Sometimes all you need is a DM screen and a map ... [source]
Closure is the other end of the spectrum. that's what structure is all about. Beginning and end, funny business in between. How long those arcs of improvisation are is a matter of training, I guess, but you'll always have a pattern like that resolving again and again in the game.

Such thinking is categorized, of course. Specific topics start with a tag or a catchphrase. What guy am I looking at, for example? Race, culture, cloths, specifics, behavior, situation ... stuff like that. Now if you have tags and you are prepared, well, then you can take what is already there (like a culture and typical garments you prepared at some point or a fitting random table) and start improvising from that point onward instead!

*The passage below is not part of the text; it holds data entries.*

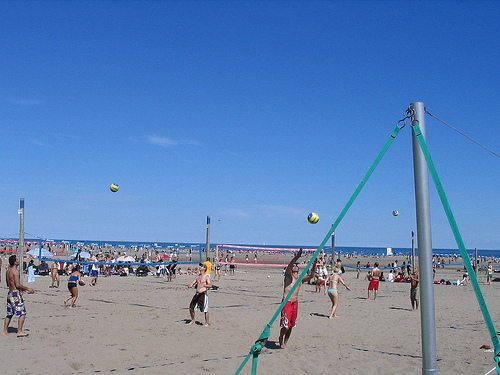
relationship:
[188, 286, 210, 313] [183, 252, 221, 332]
shorts on man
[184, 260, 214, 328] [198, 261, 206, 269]
man wearing a hat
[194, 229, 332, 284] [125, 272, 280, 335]
net on beach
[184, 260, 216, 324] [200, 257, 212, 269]
man wearing hat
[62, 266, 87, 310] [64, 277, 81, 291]
person wearing bikini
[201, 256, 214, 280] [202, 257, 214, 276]
man wearing shirt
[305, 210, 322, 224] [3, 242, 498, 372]
volleyball net on beach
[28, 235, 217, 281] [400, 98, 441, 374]
net on pole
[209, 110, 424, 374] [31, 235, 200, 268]
green strap on net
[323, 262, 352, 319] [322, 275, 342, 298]
person in bikini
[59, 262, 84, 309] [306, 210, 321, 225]
person playing volleyball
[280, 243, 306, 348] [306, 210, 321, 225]
person playing volleyball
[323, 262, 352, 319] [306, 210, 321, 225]
person playing volleyball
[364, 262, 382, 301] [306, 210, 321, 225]
people playing volleyball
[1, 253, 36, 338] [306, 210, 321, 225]
people playing volleyball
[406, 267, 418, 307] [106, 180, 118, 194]
people playing volleyball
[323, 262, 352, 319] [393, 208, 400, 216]
person playing volleyball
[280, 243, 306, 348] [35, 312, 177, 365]
person on beach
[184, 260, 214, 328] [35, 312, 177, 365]
man on beach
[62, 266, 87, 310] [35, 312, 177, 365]
person on beach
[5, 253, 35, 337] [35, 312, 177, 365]
people on beach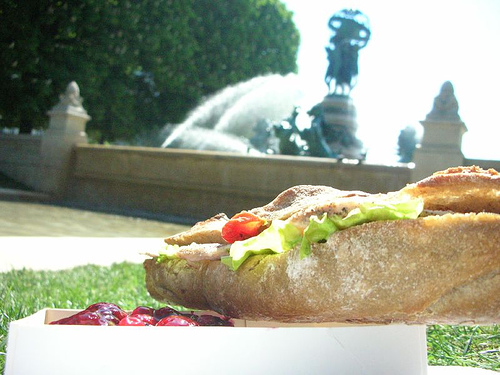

More material means more variety means more depth in your game , as simple as that. You still improvise, but from a higher vantage point, so to say.

Final thoughts ...

Ultimately that's what I mean when I say it's a grey area, not black and white. We already bring a lot to the table if we bring what is needed to play and know a setting and the rules, maybe even have an idea for a story or two. On the other hand you won't DM a (good?) game without the need to improvise at some point, no matter how well you are prepared.

It's like the both examples above are two extremes here. Lynch, who has total control over the whole process and improvises it all (maybe a very experienced DM going rules-light, making it all up as he goes) or the writers from Breaking Bad, relying heavily on the structures they are able to formulate up front (maybe a DM using a complex set of rules RAW and a fitting module/campaign alongside ... I'm thinking AD&D with T 1-4, for instance) and going from there.

As a DM you'll always be somewhere in between, hopefully developing your on style over time (if you haven't already!), maybe even different repertoires (conventions, for the kids, a long campaign, different games ...). Which ratio between preparation and improvisation you'll need for the optimal game is a matter of taste. But I'd like to stress here at the end that they are not opposites. On the contrary, they compliment each other a great deal.

But the important thing is that it all connects in the end.